应珍抬手往他的体内注入了一丝道源力:“我允许你把遗言说完。”
“……的错。”晏斐说完便顺着门框滑落下去,半跪在台阶上。
但暴雪没有止息的意思,罡风卷着鹅毛般的雪片落在他的身上,迫使他低头。
“六月吹雪是有冤情,但现在已经是深冬了,”应珍又往晏斐体内注入一丝道源力,“你我恩怨,我不杀你,便已是仁至义尽了,你今日来得不巧,能救你的人正好外出采药了。若你幸运,便能等到她归来救你。”

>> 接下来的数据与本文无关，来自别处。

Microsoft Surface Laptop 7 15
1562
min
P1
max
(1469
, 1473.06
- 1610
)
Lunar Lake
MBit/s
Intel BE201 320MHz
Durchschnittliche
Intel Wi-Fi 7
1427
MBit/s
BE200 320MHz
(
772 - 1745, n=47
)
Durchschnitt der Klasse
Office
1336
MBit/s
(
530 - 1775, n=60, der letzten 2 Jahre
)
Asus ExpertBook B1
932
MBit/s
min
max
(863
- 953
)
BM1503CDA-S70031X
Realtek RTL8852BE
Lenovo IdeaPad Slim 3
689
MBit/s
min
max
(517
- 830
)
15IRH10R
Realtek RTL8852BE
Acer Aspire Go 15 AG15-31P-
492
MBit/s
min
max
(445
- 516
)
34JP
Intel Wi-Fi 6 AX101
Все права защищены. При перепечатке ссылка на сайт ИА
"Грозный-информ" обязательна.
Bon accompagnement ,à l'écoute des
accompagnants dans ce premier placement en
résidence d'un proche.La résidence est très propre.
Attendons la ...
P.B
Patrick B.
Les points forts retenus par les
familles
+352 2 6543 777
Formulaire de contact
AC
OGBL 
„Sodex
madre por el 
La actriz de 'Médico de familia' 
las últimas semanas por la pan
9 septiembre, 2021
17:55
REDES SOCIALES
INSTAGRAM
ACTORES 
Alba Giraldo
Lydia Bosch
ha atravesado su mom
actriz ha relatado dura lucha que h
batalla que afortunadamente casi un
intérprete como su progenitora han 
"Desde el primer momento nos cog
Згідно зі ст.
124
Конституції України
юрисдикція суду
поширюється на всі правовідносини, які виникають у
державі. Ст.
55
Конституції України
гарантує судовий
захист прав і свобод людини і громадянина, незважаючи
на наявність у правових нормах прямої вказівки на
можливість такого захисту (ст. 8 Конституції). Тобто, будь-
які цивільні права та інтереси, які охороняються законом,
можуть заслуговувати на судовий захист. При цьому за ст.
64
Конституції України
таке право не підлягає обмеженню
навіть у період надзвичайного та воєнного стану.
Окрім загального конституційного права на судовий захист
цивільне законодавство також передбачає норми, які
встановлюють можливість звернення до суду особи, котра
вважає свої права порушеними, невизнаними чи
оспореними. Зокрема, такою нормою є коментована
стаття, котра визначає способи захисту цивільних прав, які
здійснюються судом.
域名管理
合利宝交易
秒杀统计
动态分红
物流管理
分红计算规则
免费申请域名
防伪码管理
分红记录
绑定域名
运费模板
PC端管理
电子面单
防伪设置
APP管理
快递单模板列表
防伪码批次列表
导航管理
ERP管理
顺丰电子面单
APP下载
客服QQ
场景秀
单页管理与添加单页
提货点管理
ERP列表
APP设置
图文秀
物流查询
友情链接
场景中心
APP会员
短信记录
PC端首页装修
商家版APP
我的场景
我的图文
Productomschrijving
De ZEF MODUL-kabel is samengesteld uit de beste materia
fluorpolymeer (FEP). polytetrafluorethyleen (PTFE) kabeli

晏斐从怀中掏出一叠被鲜血染红的宣纸,上面反复写着“小白兔总被大灰狼抓住,但大灰狼总是把小白兔放生”的故事。
但它们已经被应珍废弃了。
“它怎么会在你这儿?”应珍一把夺过。
“阿婙……”
应珍狠狠踩上晏斐的肩胛骨:“你再这么叫,我会立马杀了你。”
“……我知道,故事中每一次无条件的放生,每一次绝境的生还,指向的都是我们——是你,一次次地,放过了我们……”
“那为何当年我已然放下屠刀你却不愿放我一条生路?”
晏斐瘫倒在地上,他颤颤巍巍地向应珍伸手:“求你,再救我……”
“我写在纸上的救赎却被你当作判词,所以晏斐,你根本就没有读懂。我与你们,不死不休。”
晏斐呕出一口血:“但现在看来,是我们与他们,不死不休……”
什么意思?
晏斐满身的伤口这才刺痛了应珍的眼睛,自从他将她杀死后,他便应该替代了她的位置,成为了这道修界的第一人。
应天宗少宗主,七境初期,道修界的第一人,他怎会伤得如此之重?
一如她当年的状况。
“晏斐!”应珍再次为他注入一丝道源力,“谁将你伤成这样?”
“很多人,应天的左右使、四大护法、各分堂堂主、分舵舵主、分坛坛主……”
“应天宗的人?他们怎敢如此对你?晏斐,你究竟做了什么?”
“我早该相信你的,”晏斐撑起身体,靠在台阶上,大口大口喘着粗气,“知墨、观棋、拂花、弄琴,她们都是无辜的,她们不该被关在应天的水牢里。”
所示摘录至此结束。